Go over the lines below, and when one contains the word "BUSINESS", copy it.

(Transcribed page contents)
- - - - - - -
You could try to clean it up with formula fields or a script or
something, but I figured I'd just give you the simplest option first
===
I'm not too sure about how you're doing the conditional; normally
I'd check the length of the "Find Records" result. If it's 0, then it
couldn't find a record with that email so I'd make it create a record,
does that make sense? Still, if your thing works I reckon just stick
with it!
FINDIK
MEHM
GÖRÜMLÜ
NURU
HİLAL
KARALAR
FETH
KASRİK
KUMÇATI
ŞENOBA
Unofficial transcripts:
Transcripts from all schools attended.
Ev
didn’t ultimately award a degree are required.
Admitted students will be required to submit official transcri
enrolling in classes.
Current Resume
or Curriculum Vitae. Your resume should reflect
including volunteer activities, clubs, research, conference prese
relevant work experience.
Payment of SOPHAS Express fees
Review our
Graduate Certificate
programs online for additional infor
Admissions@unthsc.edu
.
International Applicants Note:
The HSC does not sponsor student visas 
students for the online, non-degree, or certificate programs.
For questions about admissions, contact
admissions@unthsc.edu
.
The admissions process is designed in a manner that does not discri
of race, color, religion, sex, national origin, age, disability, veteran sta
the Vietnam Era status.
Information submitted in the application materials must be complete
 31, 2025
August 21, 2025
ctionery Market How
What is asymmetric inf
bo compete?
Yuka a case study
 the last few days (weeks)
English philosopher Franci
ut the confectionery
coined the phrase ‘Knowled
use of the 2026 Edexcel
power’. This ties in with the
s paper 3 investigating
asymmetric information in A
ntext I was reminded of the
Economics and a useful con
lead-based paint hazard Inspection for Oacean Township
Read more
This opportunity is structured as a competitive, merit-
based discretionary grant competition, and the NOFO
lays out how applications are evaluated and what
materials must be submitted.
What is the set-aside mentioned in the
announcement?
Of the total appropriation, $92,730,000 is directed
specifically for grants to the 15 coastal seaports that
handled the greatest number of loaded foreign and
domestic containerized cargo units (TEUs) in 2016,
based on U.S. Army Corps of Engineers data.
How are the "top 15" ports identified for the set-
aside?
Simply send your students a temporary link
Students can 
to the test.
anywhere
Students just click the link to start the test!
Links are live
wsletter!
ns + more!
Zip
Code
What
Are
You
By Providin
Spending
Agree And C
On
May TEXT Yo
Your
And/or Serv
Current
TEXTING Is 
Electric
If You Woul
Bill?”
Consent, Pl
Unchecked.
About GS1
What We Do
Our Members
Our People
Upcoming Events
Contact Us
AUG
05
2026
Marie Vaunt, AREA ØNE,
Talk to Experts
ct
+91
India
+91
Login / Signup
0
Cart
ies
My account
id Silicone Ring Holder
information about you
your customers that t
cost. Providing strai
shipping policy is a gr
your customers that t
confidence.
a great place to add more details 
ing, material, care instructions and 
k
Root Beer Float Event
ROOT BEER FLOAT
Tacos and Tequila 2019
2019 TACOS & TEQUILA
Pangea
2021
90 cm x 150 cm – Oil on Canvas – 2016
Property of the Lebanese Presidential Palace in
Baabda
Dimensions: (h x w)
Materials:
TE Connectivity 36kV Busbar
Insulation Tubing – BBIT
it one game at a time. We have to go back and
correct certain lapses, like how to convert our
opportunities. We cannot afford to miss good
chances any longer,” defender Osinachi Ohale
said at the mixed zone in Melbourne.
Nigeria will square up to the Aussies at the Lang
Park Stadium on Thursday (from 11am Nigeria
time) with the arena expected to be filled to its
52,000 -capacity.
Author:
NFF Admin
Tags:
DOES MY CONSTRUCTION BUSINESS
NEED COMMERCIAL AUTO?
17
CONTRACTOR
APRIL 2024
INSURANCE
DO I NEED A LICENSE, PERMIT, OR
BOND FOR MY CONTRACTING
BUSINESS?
- - - - - - -
■ **Output of the task**
DOES MY CONSTRUCTION BUSINESS
BUSINESS?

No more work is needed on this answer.